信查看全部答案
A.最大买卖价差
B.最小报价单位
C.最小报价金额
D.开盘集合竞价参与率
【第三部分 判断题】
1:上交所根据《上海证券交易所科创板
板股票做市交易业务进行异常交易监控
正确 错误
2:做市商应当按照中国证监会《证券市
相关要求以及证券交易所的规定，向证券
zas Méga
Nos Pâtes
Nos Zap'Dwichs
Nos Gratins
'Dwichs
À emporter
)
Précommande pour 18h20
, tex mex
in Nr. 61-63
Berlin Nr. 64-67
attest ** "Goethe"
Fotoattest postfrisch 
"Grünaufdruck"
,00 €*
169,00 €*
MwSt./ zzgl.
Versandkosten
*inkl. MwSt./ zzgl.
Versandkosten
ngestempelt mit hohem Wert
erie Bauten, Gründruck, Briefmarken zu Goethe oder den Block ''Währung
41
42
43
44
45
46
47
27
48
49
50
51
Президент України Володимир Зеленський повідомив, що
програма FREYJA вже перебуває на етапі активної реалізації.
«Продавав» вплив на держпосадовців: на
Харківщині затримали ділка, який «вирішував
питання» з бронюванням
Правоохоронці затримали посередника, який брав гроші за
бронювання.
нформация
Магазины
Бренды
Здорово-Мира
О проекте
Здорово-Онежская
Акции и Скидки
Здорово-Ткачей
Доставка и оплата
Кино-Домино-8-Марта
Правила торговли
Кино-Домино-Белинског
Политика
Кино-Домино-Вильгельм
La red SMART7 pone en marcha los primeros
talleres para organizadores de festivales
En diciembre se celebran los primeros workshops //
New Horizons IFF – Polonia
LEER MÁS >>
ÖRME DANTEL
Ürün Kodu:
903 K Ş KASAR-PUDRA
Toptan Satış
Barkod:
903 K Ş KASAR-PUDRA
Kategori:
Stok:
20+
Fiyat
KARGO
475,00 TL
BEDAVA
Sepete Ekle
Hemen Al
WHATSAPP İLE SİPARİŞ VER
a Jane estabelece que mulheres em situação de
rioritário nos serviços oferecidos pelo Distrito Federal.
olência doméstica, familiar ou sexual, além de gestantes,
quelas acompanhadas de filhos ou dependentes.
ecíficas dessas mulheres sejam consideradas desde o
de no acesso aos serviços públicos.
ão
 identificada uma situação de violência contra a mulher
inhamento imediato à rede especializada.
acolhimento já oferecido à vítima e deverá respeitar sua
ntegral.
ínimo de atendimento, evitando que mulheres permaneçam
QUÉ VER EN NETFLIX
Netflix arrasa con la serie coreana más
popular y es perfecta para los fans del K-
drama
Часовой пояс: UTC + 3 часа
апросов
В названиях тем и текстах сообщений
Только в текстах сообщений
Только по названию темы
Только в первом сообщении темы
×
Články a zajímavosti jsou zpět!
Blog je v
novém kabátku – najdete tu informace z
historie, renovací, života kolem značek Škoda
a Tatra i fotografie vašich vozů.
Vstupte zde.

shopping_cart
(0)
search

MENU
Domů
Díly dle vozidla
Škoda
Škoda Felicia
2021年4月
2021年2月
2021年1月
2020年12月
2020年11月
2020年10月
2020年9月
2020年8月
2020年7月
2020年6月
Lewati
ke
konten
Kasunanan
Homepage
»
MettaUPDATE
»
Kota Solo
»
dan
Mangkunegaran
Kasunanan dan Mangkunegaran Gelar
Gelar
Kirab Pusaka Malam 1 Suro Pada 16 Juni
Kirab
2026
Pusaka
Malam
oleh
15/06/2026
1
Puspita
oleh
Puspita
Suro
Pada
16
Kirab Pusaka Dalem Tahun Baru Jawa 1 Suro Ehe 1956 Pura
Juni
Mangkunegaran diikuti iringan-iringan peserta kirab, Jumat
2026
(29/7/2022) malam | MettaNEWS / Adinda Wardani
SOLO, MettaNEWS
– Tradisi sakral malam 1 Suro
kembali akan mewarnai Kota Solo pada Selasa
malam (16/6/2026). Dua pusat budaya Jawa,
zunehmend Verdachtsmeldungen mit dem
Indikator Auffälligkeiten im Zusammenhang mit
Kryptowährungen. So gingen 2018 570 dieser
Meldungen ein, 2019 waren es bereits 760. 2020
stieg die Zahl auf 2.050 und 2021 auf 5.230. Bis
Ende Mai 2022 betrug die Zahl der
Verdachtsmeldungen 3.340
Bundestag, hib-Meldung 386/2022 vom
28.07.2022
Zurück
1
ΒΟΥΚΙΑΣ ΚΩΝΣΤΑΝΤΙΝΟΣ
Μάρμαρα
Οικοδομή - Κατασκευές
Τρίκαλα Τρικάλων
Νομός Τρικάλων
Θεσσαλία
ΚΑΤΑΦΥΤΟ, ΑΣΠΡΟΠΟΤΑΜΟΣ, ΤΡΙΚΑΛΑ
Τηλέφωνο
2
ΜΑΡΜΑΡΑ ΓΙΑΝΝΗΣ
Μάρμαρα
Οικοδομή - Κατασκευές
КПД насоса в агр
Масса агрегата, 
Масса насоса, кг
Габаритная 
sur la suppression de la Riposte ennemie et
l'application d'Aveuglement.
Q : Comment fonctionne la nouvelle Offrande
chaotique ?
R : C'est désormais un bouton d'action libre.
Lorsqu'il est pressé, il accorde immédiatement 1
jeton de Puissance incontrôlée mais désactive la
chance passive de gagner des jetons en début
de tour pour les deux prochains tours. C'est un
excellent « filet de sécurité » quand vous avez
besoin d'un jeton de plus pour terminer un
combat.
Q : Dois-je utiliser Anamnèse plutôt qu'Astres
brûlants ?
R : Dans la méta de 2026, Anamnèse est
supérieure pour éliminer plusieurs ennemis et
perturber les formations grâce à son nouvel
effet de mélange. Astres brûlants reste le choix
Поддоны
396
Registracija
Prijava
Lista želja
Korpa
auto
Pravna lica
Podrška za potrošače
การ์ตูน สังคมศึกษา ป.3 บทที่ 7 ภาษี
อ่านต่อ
.....
▶ _Work to complete_
Tally up the lines of the listing containing the word "Škoda". Give only the total.

▶ _The completed task_
3